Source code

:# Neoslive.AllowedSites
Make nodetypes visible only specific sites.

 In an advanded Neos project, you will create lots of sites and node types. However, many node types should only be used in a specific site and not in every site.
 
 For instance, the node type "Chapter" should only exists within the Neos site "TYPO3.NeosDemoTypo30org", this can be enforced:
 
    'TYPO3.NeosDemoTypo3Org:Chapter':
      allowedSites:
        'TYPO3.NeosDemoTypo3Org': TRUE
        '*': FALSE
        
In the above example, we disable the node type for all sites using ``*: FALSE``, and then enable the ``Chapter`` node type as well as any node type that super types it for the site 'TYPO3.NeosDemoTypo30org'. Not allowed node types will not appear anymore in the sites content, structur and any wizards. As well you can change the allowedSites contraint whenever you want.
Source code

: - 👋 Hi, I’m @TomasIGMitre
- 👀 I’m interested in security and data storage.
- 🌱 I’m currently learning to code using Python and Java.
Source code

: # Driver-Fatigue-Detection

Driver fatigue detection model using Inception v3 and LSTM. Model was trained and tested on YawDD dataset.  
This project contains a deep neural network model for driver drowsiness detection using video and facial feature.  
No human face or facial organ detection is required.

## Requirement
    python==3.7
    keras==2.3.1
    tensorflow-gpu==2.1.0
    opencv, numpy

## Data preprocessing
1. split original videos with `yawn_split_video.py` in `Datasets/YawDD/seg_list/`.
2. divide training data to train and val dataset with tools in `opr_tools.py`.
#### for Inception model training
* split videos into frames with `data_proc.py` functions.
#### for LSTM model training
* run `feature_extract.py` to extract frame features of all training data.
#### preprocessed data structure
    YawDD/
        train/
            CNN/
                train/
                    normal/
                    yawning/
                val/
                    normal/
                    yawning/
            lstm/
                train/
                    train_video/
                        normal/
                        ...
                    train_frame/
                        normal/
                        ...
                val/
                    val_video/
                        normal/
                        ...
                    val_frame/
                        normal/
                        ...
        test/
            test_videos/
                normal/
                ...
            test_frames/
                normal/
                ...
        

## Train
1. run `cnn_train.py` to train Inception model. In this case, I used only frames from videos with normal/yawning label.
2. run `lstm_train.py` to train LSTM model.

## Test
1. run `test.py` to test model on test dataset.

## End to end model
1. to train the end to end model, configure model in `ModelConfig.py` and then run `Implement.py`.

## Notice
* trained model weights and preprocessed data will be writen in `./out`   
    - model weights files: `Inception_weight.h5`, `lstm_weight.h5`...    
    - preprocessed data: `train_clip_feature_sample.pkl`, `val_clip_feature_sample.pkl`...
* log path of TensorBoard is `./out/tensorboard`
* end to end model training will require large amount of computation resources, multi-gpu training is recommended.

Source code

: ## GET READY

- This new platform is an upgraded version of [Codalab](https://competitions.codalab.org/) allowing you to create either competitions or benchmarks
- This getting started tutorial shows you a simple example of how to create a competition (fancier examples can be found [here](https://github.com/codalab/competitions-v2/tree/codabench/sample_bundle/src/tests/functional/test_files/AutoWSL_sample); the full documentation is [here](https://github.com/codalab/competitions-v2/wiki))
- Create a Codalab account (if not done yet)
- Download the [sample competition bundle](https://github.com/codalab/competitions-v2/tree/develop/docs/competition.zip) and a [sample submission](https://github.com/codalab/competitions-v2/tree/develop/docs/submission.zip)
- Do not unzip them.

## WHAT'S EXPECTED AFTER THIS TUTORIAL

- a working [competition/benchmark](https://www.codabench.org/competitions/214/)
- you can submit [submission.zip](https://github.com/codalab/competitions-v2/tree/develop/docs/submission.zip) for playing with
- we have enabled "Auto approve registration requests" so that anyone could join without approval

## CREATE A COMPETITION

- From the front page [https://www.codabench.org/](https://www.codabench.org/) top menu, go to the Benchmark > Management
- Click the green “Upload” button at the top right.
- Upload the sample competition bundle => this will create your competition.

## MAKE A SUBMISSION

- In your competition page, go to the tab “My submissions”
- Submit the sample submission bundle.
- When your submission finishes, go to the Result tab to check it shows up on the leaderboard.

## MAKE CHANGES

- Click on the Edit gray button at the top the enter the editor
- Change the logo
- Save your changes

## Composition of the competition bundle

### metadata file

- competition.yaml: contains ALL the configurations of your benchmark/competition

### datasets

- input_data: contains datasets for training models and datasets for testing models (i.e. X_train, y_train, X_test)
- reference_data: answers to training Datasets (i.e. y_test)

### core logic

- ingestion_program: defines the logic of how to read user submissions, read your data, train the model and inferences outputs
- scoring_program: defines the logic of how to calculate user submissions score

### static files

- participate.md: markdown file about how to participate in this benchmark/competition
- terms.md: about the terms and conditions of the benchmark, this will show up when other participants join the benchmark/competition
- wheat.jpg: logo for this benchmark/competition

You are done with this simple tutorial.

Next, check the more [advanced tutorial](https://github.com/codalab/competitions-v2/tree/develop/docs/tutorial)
◇ ◇ ◇ ◇ ◇ ◇ ◇
YOUR ASSIGNMENT. In the data, how many lines hold the word "using"? State that number alone.

SOLUTION TO THIS EXERCISE. 4